* [SHORT EXERCISE]: Reproduce every line of the records below verbatim, omitting the pictures.

(Saved entries)
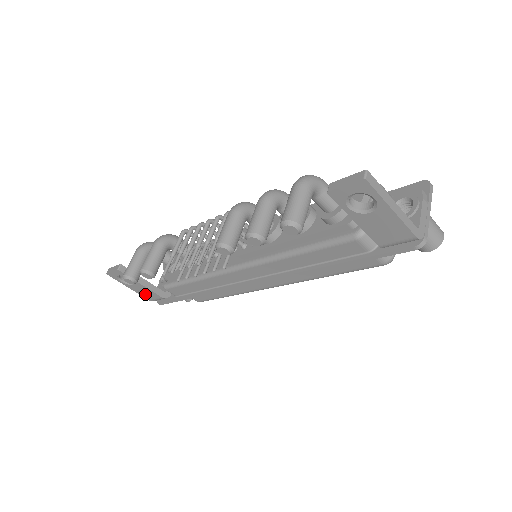
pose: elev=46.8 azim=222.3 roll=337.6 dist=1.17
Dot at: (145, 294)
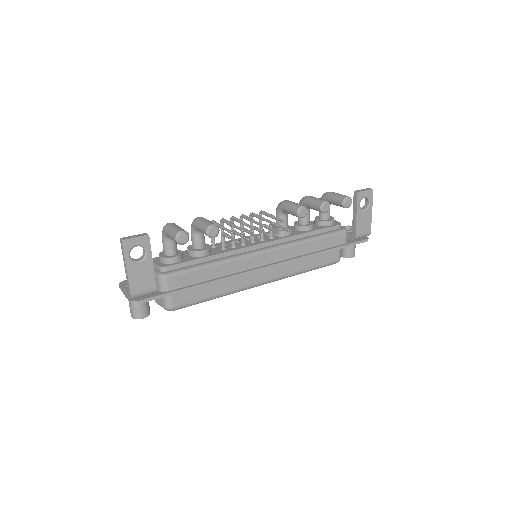
Dot at: (138, 282)
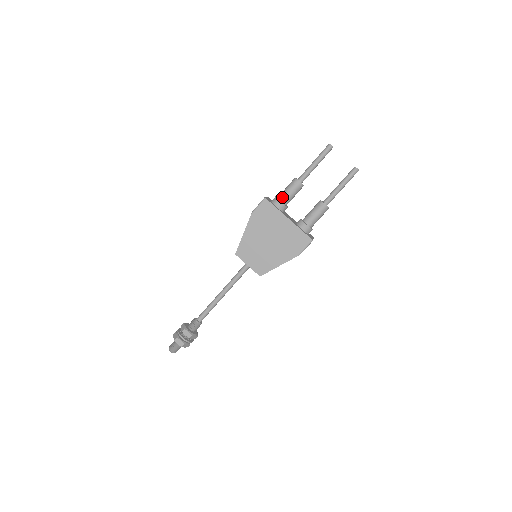
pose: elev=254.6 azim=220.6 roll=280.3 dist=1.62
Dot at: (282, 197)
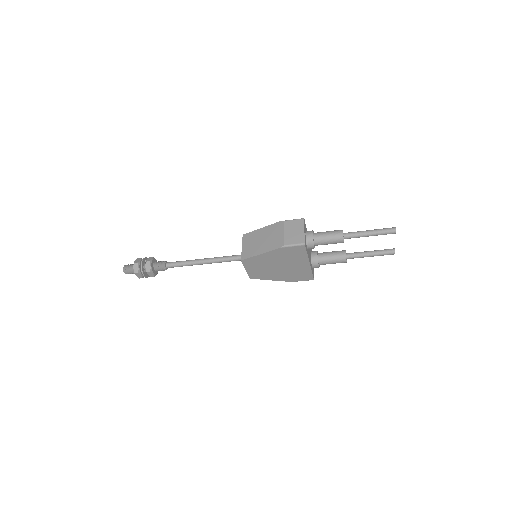
Dot at: (318, 242)
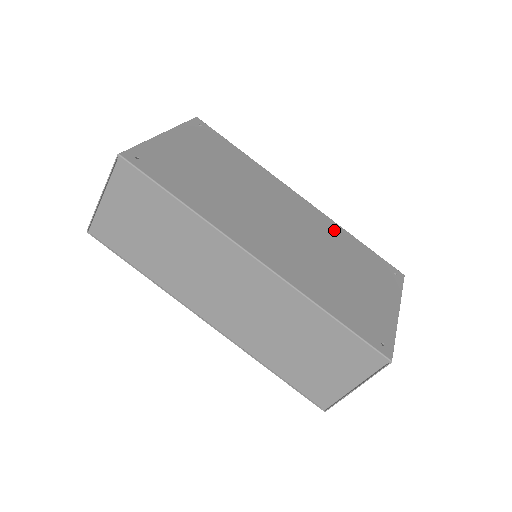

* [RESPONSE]:
pose: elev=46.8 azim=222.3 roll=337.6 dist=1.17
Dot at: (145, 294)
Dot at: (138, 282)
pose: elev=254.6 azim=220.6 roll=280.3 dist=1.62
Dot at: (282, 197)
Dot at: (318, 242)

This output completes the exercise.